For Obama, time's right to kick habit

Halting his smoking would please wife, boost political image

February 07, 2007|By Christi Parsons and Manya A. Brachear | Christi Parsons and Manya A. Brachear,CHICAGO TRIBUNE

CHICAGO -- After struggling to quit smoking in the past, Sen. Barack Obama is trying a cessation aid not available over the counter: public attention.

Obama, an Illinois Democrat, resolved to quit his cigarette habit over the winter holidays, just weeks before his expected 2008 presidential campaign would make photographers and reporters an even more regular part of his life.

He said in a Monday interview that, although he has never been a heavy smoker, he has quit for periods over the past several years but then slipped back into the habit. On the cusp of a potential White House bid seemed the right time to quit for good, he said.

"I've never been a heavy smoker," Obama said. "I've quit periodically over the last several years. I've got an ironclad demand from my wife that in the stresses of the campaign I don't succumb. I've been chewing Nicorette strenuously."

The incentive to quit is great for any office-seeker, as increasingly negative attitudes about smoking translate into political pressure not to do it - or at least not to be caught doing it publicly. At a time when most willing public figures also are expected to serve as role models, those with unhealthy habits face intense pressure to leave them behind.

Americans haven't elected an open and unabashed cigarette smoking president since Franklin D. Roosevelt, though others such as Lyndon Johnson smoked on occasion. The rules seem also to extend to political spouses such as First Lady Laura Bush, who found it necessary to quash her habit, or at least take it underground.

In Obama's case, the pressure isn't just political. His wife has always been concerned about his smoking and, over the holidays, according to family friend Valerie Jarrett, the two of them agreed that he "should stop now."

"He began the process of quitting over Christmas," Jarrett said. "I have not heard of him smoking over the last several weeks."

There's a little hedge room in the time frame, allowing for the possibility that Obama's resolve might have slipped a time or two. Obama didn't clarify the point.

Kicking the habit is good for just about any politician's image, said Irving Rein, a Northwestern University communications studies professor and author of High Visibility, which examines the marketing of celebrities. Attitudes toward smokers have changed dramatically since FDR's triumphal display of his ivory cigarette holder in an era when smoking made a person seem elegant and powerful.
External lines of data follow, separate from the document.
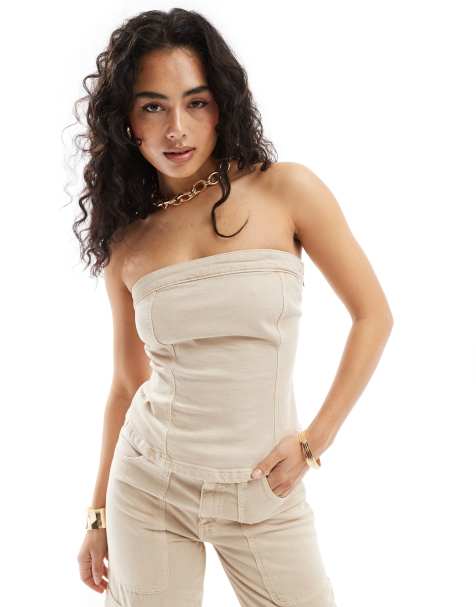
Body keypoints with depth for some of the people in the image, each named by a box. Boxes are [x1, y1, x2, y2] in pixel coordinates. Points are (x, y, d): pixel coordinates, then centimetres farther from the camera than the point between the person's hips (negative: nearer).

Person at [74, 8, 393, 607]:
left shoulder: (286, 189, -8)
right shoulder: (125, 239, 0)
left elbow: (373, 316, -3)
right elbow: (128, 382, 9)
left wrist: (315, 440, -6)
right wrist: (98, 514, 12)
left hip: (263, 495, -1)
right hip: (147, 488, 2)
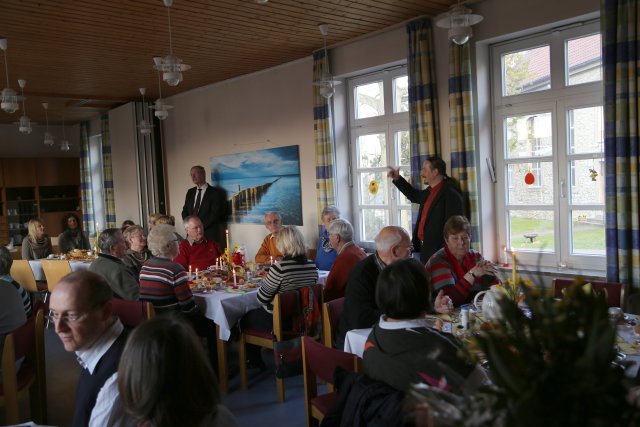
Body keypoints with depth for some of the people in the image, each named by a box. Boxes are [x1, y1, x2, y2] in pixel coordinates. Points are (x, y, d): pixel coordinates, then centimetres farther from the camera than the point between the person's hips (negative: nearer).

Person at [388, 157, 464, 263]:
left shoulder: (450, 194, -17)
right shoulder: (429, 192, 11)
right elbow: (414, 195, 33)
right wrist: (397, 179, 27)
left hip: (438, 251, -9)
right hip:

Back then, Hollywood glamorized cigarettes almost as fashion accessories. Attitudes had radically changed by the late 1990s, when First Lady Hillary Rodham Clinton criticized actress Julia Roberts for portraying a movie character with a compulsive smoking habit.

For Obama, it is an especially smart play to grind out his last cigarette, Rein said.

"Brand has become so big with personalities. It includes the kind of suit he wears and the shoes he chooses," said Rein. "Smoking is part of that package. It doesn't go with the social, environmental message of reform he would like to project. His image would be impacted by it."

Regardless of whether his image has suffered, his lungs most likely have. Longtime friends say Obama was a smoker when he was in his first two years of college at Occidental College in California, from 1979 to 1981.

He said Monday that he has never smoked more than 10 cigarettes a day, and usually only four or five. He said the number usually went up when he was either writing or campaigning.

He said he isn't using the patch because he worries that it is too strong for him.

"I'm not somebody who's all that hooked," he said. "I didn't want more nicotine coming to me than I had been ingesting."

While quitting during such a stressful period as a presidential campaign may be difficult, public health advocates count it as a victory for them.

"I hope he makes it a public fight," said Mark Peysakhovich of the American Heart Association, who used to lobby Obama on anti-smoking policies and other public health issues when Obama was a member of the Illinois Senate. "If he's got a nic fit and he's in a bad mood, I hope some of that comes out. Maybe it will encourage other people to be brave enough to try."

It might even score some political points for Obama, he said.

"It could make him more human to people," said Peysakhovich, "if he's got the same kind of struggles the rest of us have."

Christi Parsons and Manya A. Brachear write for the Chicago Tribune.